When you decide to direct source and import some of your product line to save money, have you included the additional inventory carrying cost in the per piece price of the imported unit? Don’t forget to add even more inventory to cover any product that disappears in transit.
Obsolescence Cost One very negative result of parts proliferation is that distributors, jobbers, retailers and others have found more and more parts each year in the inventory that doesn’t sell fast enough to support the inventory level. When inventories are increased to cover offshore lead times and the potential of lost-in-transit parts, it’s a fact that when a part slows in sales causing an overstock position, the quantity on hand to be returned will be far greater for a product having a three-month lead time as opposed to a one-week lead time.
What do you do? Simple: Return it to the supplier.
But hold on a minute, you can’t just ship it back overseas.
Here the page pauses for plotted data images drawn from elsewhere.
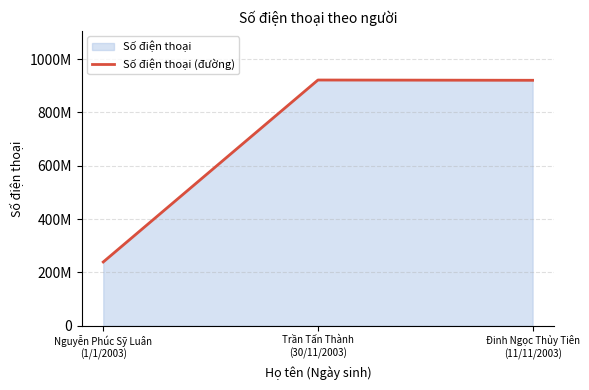

What is the change in value from Nguyễn Phúc Sỹ Luân
(1/1/2003) to Trần Tấn Thành
(30/11/2003)?

+682195400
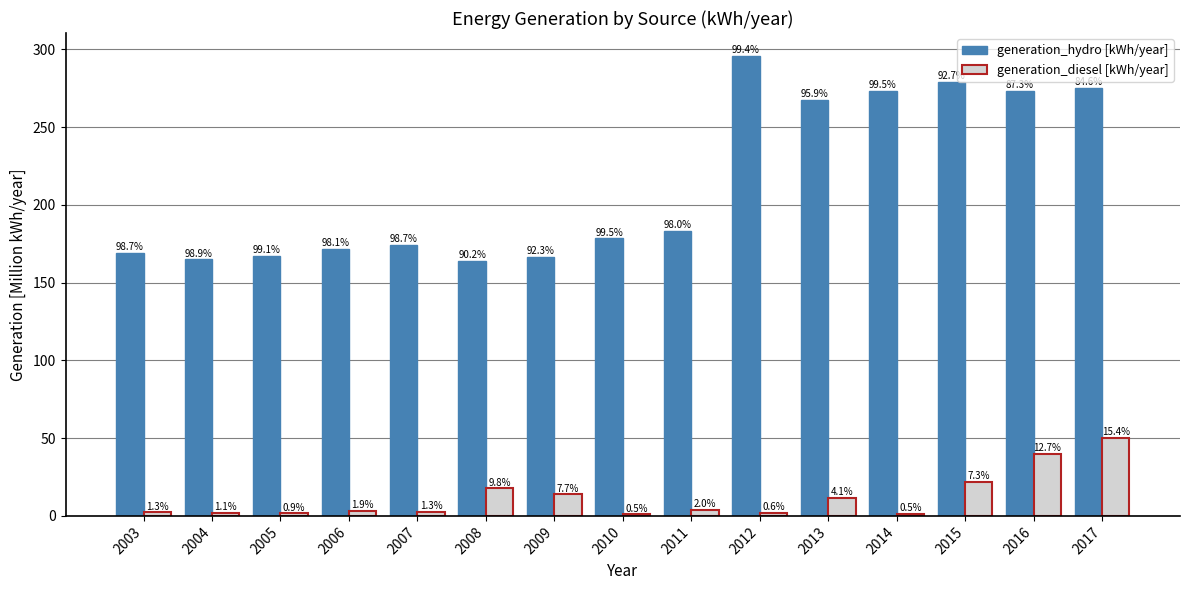

At which category is the sum across all series the highest?

2017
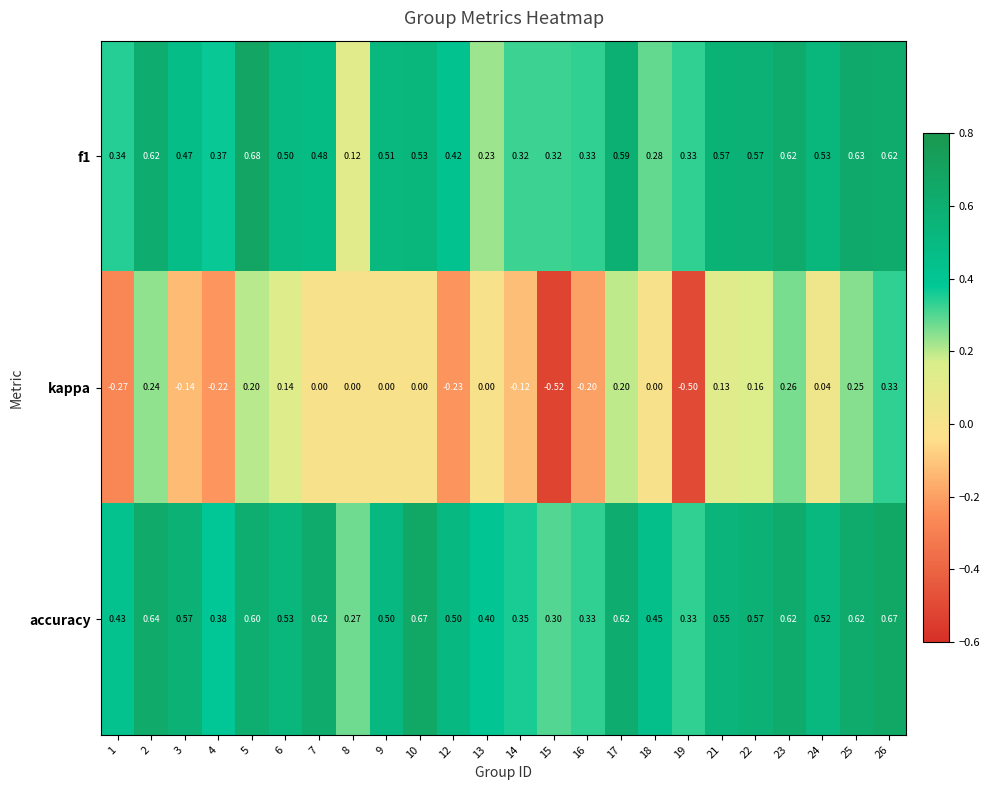

How many series are shown in this chart?

3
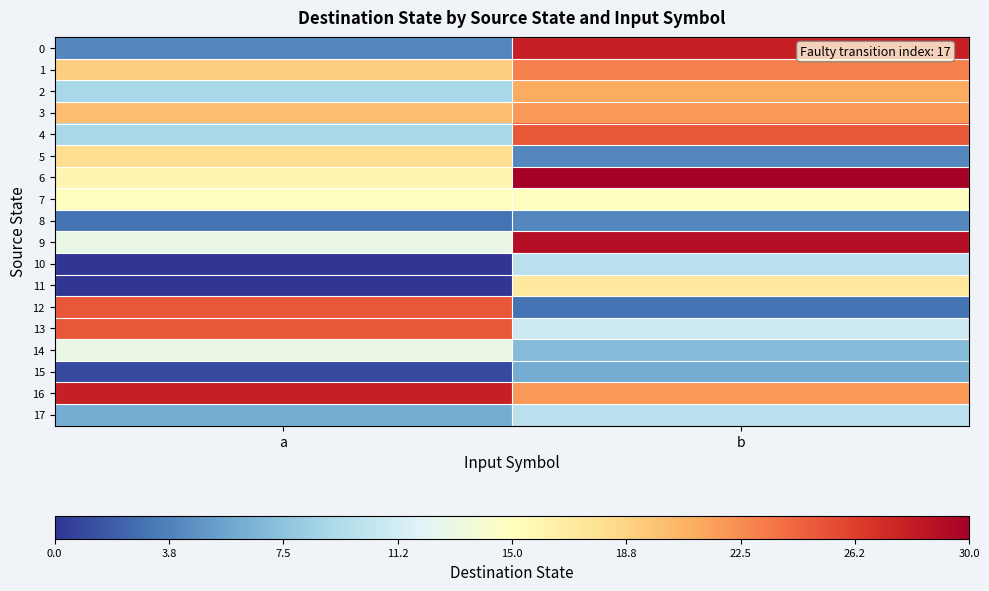

At how many categories does at least one series exceed -1?

2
There are duties, import/export regulations, freight and frankly, most offshore manufacturers won’t take it back anyway.
Ask yourself: When you decide to direct source offshore, to save on cost, have you included the product you may have to liquidate since returns are not possible or financially impractical? This should be calculated and added to the cost analysis to see what the real per piece cost will be.
Whether we call it direct sourcing, offshoring, importing or simply bypassing a step in the distribution chain, there may certainly be an opportunity to lower acquisition cost. But there may also be many dangerous pitfalls that can increase the real acquisition cost and perhaps even place very high financial liabilities on the importing firm. To be certain, the ‘deal’ is better offshore, but all of the issues and liabilities must be considered, estimated and included as part of the real cost of the product.
In the end, there may be no single right or wrong answer. However, the phrase “buyer beware” has never seemed more appropriate.